As in the U.S. (and in most other countries) innovation has not been synonymous with the banking industry and much of the control of customer accounts reside with the largest financial organizations. In the U.K., the big four banks – Barclays, HSBC Holdings, Royal Bank of Scotland Group, and Lloyds Banking Group – control 77% of the country’s 65 million personal checking accounts. In the U.S., the top five banks hold over half of the industry’s assets.
This concentration can be somewhat attributed to a time when convenience was an overriding factor in choosing a banking organization and branches were the only way to bank. This is no longer the case. In addition, according to a 2014 Accenture study, only 60% of consumers say they’re satisfied with their bank. In other words, the industry is ripe for disruption.
And, while it used to be exceedingly difficult to start a bank in the U.K., the process has gotten easier in recent years. Thirteen new banking organizations have been approved since regulatory changes in 2013, including Atom Bank. When asked about working with the regulators, Blomfield said, “The licence process is still challenging, but it’s now within the realm of the possible. You can now launch a bank for £10m or £20m, rather than £100m or £200m as in the past.”
“Regulators here are much more progressive and open than in the U.S.,” says Eileen Burbidge, an American who’s a partner at Passion Capital, the London venture firm that in April gave Mondo $2 million in seed money. “If you’re doing leading-edge fintech, London is the place to be.”
An example of this easing of the regulatory burden can be seen with Atom Bank, that in June 2015 became the U.K.’s first digital-only lender to secure approval, just six months after it formally applied. Atom Bank plans to begin opening new digital accounts next year, using a mobile app to target small and medium-sized businesses and consumers.
In addition to the reduced hurdle of gaining regulatory approval, the financial incentive of competing with existing financial institutions, with their extreme overhead, is enticing. “Our big advantage is that our cost base is something like 1% or 2% of a traditional bank,” says Blomfield.
The Future of Increasing Competition
Overall, the features and functionality of Mondo should seem very familiar to those who have opened an account at Moven or Simple. In fact, Moven continues to enhance their offering, recently introducing functionality that uses real-time contextual insight to encourage savings, discourage impulse purchases and provide emergency funds seamlessly on a mobile phone or wearable device.
Similar to Mondo, Moven is structured around a prepaid debit card. Unlike Moven, Mondo is building an entirely new bank as opposed to an application layer of an existing financial organization.
Competing with legacy banks that have the advantage of assets, large customer bases, established systems and technology and experience is not an easy task for a fintech start-up. On the other hand, similar to a pick-up truck vs. a semi trailer in a tight turn, size also has its disadvantages.
Old core infrastructures that were built before the ATM were not built with digital technology or mobility in mind.
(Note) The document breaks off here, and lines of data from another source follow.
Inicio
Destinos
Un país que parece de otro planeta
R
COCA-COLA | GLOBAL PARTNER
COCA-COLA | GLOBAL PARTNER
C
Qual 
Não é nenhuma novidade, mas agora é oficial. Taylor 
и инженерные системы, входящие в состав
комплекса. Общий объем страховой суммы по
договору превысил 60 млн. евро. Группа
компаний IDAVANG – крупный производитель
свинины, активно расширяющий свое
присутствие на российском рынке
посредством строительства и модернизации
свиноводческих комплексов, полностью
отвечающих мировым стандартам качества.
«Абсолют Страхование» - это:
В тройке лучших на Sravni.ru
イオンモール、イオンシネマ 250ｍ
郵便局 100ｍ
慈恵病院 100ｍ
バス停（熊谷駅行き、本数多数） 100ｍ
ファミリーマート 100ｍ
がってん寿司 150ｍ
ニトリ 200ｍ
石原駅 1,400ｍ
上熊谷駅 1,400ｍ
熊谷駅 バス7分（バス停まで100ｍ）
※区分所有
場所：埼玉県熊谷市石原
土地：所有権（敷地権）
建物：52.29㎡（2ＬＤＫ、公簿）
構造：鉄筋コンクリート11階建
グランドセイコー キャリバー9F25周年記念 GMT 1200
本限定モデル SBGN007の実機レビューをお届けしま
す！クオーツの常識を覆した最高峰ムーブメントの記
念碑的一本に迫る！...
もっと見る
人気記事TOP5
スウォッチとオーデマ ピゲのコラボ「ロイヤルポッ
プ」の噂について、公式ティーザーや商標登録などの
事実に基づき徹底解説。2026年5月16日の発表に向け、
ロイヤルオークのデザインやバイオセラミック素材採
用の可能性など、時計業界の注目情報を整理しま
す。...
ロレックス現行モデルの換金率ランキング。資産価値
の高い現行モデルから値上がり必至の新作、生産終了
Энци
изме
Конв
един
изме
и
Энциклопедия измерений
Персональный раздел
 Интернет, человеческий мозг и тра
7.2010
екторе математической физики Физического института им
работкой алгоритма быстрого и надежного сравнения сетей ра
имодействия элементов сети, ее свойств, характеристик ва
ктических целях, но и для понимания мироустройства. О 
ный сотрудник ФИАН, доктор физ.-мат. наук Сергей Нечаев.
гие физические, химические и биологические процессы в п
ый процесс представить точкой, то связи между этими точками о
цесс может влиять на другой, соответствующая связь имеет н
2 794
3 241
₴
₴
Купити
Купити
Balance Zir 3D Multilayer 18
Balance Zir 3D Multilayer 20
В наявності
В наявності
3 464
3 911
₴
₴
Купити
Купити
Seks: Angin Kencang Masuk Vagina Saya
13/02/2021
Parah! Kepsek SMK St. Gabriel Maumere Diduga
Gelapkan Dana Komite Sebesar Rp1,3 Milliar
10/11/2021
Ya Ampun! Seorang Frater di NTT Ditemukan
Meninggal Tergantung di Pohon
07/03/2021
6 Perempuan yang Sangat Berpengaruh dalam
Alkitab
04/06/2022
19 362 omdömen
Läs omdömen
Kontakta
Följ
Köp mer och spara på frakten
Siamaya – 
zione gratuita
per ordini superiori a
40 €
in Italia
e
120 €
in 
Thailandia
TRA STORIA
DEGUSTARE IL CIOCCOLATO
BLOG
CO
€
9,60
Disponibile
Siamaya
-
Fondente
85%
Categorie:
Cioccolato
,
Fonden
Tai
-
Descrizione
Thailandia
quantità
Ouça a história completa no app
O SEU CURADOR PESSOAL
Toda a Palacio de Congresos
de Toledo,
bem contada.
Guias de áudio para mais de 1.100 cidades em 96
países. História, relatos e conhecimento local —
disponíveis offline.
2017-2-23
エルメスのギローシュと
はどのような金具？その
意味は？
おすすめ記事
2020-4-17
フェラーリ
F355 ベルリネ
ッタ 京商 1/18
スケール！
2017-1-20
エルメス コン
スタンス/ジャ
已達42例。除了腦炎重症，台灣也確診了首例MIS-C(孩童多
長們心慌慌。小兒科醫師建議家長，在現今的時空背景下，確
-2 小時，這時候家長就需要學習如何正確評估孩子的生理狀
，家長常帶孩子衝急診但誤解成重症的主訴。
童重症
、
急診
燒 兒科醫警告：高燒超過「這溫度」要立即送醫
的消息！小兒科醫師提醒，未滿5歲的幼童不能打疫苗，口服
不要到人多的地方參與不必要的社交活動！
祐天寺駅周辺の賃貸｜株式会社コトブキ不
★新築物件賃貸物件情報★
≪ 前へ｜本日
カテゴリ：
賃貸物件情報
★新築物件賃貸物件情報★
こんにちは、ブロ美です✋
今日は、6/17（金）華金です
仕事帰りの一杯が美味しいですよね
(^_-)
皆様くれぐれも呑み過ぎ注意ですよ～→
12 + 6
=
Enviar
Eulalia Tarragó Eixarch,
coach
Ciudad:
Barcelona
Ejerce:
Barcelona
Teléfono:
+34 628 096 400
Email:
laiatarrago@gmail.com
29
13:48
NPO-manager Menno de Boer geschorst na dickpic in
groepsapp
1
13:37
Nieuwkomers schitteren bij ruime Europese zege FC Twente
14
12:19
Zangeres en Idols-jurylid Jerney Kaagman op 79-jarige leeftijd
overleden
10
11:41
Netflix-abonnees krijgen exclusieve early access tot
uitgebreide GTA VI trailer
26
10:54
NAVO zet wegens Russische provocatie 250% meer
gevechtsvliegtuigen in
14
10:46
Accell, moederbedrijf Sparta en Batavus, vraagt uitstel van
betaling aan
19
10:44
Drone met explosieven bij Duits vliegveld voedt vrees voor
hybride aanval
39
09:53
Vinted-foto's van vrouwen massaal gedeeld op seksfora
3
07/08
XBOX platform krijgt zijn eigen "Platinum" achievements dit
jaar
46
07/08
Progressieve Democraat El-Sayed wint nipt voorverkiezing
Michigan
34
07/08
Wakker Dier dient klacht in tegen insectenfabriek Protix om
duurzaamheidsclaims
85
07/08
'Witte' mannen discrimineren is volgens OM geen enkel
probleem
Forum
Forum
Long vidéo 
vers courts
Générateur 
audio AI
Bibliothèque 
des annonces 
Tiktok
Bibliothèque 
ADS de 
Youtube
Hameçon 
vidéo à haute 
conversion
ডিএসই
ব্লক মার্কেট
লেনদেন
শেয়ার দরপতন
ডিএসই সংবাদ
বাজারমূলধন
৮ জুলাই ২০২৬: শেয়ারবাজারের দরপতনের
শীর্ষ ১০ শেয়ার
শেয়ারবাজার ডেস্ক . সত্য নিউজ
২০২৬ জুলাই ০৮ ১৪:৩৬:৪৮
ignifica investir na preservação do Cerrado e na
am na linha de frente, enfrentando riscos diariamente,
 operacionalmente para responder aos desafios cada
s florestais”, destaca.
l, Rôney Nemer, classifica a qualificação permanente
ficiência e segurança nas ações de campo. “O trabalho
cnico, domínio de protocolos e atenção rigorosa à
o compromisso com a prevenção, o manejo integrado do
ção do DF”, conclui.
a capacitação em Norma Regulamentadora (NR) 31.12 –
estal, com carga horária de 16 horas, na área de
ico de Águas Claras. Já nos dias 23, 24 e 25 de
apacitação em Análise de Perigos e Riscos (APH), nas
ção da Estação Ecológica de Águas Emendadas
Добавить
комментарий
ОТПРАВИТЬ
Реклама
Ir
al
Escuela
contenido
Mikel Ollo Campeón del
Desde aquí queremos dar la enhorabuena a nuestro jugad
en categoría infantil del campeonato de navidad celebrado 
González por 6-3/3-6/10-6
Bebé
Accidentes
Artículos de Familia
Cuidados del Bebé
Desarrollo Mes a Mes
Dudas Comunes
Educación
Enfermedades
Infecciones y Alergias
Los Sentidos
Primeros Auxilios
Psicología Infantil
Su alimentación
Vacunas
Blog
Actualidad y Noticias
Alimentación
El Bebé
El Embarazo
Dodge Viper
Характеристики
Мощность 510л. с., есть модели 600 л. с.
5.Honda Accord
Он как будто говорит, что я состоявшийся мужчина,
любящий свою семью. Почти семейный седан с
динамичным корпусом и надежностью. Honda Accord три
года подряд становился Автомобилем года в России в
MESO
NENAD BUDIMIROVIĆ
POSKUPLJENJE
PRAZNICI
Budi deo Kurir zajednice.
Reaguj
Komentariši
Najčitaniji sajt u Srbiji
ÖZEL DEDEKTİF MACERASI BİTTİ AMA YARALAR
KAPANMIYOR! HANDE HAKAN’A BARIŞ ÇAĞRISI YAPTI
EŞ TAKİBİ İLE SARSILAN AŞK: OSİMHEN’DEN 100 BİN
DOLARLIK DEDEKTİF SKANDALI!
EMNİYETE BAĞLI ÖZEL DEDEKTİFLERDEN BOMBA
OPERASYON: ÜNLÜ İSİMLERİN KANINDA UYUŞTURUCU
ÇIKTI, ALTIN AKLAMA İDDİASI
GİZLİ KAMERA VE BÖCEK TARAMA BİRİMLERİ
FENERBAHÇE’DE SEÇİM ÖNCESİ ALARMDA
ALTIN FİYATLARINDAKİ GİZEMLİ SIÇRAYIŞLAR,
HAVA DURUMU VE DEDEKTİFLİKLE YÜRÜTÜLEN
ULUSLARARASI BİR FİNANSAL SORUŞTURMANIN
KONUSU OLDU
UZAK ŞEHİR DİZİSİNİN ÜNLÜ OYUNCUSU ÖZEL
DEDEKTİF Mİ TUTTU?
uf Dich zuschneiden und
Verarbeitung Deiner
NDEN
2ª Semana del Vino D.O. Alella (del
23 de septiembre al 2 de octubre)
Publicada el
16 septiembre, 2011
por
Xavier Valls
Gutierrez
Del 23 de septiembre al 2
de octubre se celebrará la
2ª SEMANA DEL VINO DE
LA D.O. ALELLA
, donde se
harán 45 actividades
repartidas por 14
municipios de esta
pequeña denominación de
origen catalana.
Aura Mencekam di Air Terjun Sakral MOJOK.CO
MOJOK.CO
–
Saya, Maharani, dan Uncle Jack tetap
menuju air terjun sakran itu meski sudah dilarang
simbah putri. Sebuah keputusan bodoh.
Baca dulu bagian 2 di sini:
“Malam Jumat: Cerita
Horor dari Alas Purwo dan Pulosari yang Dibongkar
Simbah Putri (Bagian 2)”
As a result, it is more difficult to respond to the significant number of specialized fintech providers that are competing in service areas such as payments, mobile transactions and even advisory services.
“The big banks are full of really smart, innovative people who are unbelievably frustrated because: 1) their legacy technology cannot keep up, and 2) the internal politics and culture of getting stuff done is incredibly difficult,” said Blomfield. When asked whether legacy banks may launch digital subsidiaries as some organizations have already done, Blomfield quickly referred to the ‘innovator’s dilemma’, where profitable organizations grapple with whether to disintermediate existing profitable business lines with newer, less profitable alternatives.
On the other hand, not taking action may hasten the introduction of more and more innovative fintech organizations that eventually achieve the recognition and scale to make legacy banks take notice. By then … it may be too late.